▶ _WORK REQUIRED_:
When you write out the listing, keep every word as it stands and drop the pictures.

▶ _DATA FOR THE TASK_:

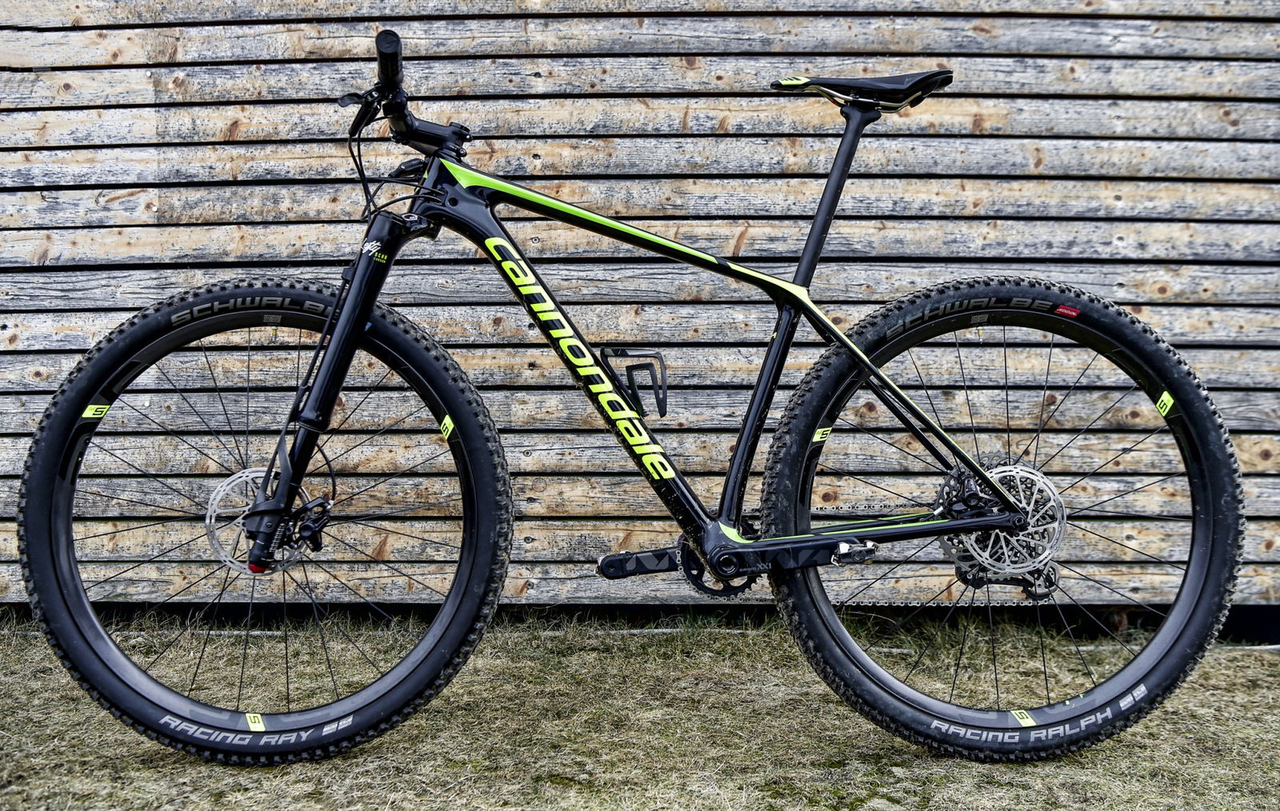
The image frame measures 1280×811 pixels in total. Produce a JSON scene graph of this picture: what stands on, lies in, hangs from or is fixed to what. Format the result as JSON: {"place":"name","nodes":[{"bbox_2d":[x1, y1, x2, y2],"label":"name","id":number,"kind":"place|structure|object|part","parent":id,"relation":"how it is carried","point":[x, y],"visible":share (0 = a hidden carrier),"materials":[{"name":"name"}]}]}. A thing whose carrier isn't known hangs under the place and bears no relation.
{"place":"outdoors","nodes":[
{"label":"outdoors","id":0,"kind":"place"},
{"bbox_2d":[0,0,1279,615],"label":"wooden wall","id":1,"kind":"structure","parent":0,"point":[125,206],"materials":[{"name":"wood"}]},
{"bbox_2d":[0,610,1279,810],"label":"lawn","id":2,"kind":"structure","parent":0,"point":[266,775],"materials":[{"name":"green plant"}]},
{"bbox_2d":[19,24,1243,764],"label":"bicycle","id":3,"kind":"object","parent":2,"relation":"on","point":[359,317],"visible":0.99,"materials":[{"name":"black metal"}]},
{"bbox_2d":[80,403,111,418],"label":"sticker","id":4,"kind":"object","parent":3,"relation":"attached to","point":[103,410],"visible":0.9,"materials":[{"name":"yellow"}]},
{"bbox_2d":[245,712,265,730],"label":"sticker","id":5,"kind":"object","parent":3,"relation":"attached to","point":[254,726],"visible":0.94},
{"label":"wheel","id":6,"kind":"part","parent":3,"relation":"part of","materials":[{"name":"black rubber"}]},
{"label":"fork","id":7,"kind":"part","parent":3,"relation":"part of","materials":[{"name":"black metal"}]},
{"label":"grip","id":8,"kind":"part","parent":3,"relation":"part of","materials":[{"name":"black rubber"}]},
{"bbox_2d":[439,414,455,438],"label":"sticker","id":9,"kind":"object","parent":3,"relation":"attached to","point":[447,420],"visible":0.93,"materials":[{"name":"yellow"}]},
{"bbox_2d":[597,348,668,417],"label":"bottle cage","id":10,"kind":"object","parent":3,"relation":"attached to","point":[632,368],"visible":0.93,"materials":[{"name":"black plastic"}]},
{"bbox_2d":[811,425,831,442],"label":"sticker","id":11,"kind":"object","parent":3,"relation":"attached to","point":[822,430],"visible":0.88,"materials":[{"name":"yellow"}]},
{"bbox_2d":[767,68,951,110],"label":"bicycle saddle","id":12,"kind":"object","parent":3,"relation":"on","point":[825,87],"visible":0.84,"materials":[{"name":"black leather"}]},
{"label":"wheel","id":13,"kind":"part","parent":3,"relation":"part of","materials":[{"name":"black rubber"}]},
{"bbox_2d":[1009,708,1035,726],"label":"sticker","id":14,"kind":"object","parent":3,"relation":"attached to","point":[1030,723],"visible":0.91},
{"bbox_2d":[1054,304,1080,318],"label":"red sticker","id":15,"kind":"object","parent":3,"relation":"attached to","point":[1076,311],"visible":0.96,"materials":[{"name":"red"}]},
{"bbox_2d":[1155,391,1175,416],"label":"sticker","id":16,"kind":"object","parent":3,"relation":"attached to","point":[1166,398],"visible":0.9,"materials":[{"name":"yellow"}]}
]}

▶ _WRITTEN REPLY_:
The image frame measures 1280×811 pixels in total. Produce a JSON scene graph of this picture: what stands on, lies in, hangs from or is fixed to what. Format the result as JSON: {"place":"name","nodes":[{"bbox_2d":[x1, y1, x2, y2],"label":"name","id":number,"kind":"place|structure|object|part","parent":id,"relation":"how it is carried","point":[x, y],"visible":share (0 = a hidden carrier),"materials":[{"name":"name"}]}]}. A thing whose carrier isn't known hangs under the place and bears no relation.
{"place":"outdoors","nodes":[
{"label":"outdoors","id":0,"kind":"place"},
{"bbox_2d":[0,0,1279,615],"label":"wooden wall","id":1,"kind":"structure","parent":0,"point":[125,206],"materials":[{"name":"wood"}]},
{"bbox_2d":[0,610,1279,810],"label":"lawn","id":2,"kind":"structure","parent":0,"point":[266,775],"materials":[{"name":"green plant"}]},
{"bbox_2d":[19,24,1243,764],"label":"bicycle","id":3,"kind":"object","parent":2,"relation":"on","point":[359,317],"visible":0.99,"materials":[{"name":"black metal"}]},
{"bbox_2d":[80,403,111,418],"label":"sticker","id":4,"kind":"object","parent":3,"relation":"attached to","point":[103,410],"visible":0.9,"materials":[{"name":"yellow"}]},
{"bbox_2d":[245,712,265,730],"label":"sticker","id":5,"kind":"object","parent":3,"relation":"attached to","point":[254,726],"visible":0.94},
{"label":"wheel","id":6,"kind":"part","parent":3,"relation":"part of","materials":[{"name":"black rubber"}]},
{"label":"fork","id":7,"kind":"part","parent":3,"relation":"part of","materials":[{"name":"black metal"}]},
{"label":"grip","id":8,"kind":"part","parent":3,"relation":"part of","materials":[{"name":"black rubber"}]},
{"bbox_2d":[439,414,455,438],"label":"sticker","id":9,"kind":"object","parent":3,"relation":"attached to","point":[447,420],"visible":0.93,"materials":[{"name":"yellow"}]},
{"bbox_2d":[597,348,668,417],"label":"bottle cage","id":10,"kind":"object","parent":3,"relation":"attached to","point":[632,368],"visible":0.93,"materials":[{"name":"black plastic"}]},
{"bbox_2d":[811,425,831,442],"label":"sticker","id":11,"kind":"object","parent":3,"relation":"attached to","point":[822,430],"visible":0.88,"materials":[{"name":"yellow"}]},
{"bbox_2d":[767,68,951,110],"label":"bicycle saddle","id":12,"kind":"object","parent":3,"relation":"on","point":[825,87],"visible":0.84,"materials":[{"name":"black leather"}]},
{"label":"wheel","id":13,"kind":"part","parent":3,"relation":"part of","materials":[{"name":"black rubber"}]},
{"bbox_2d":[1009,708,1035,726],"label":"sticker","id":14,"kind":"object","parent":3,"relation":"attached to","point":[1030,723],"visible":0.91},
{"bbox_2d":[1054,304,1080,318],"label":"red sticker","id":15,"kind":"object","parent":3,"relation":"attached to","point":[1076,311],"visible":0.96,"materials":[{"name":"red"}]},
{"bbox_2d":[1155,391,1175,416],"label":"sticker","id":16,"kind":"object","parent":3,"relation":"attached to","point":[1166,398],"visible":0.9,"materials":[{"name":"yellow"}]}
]}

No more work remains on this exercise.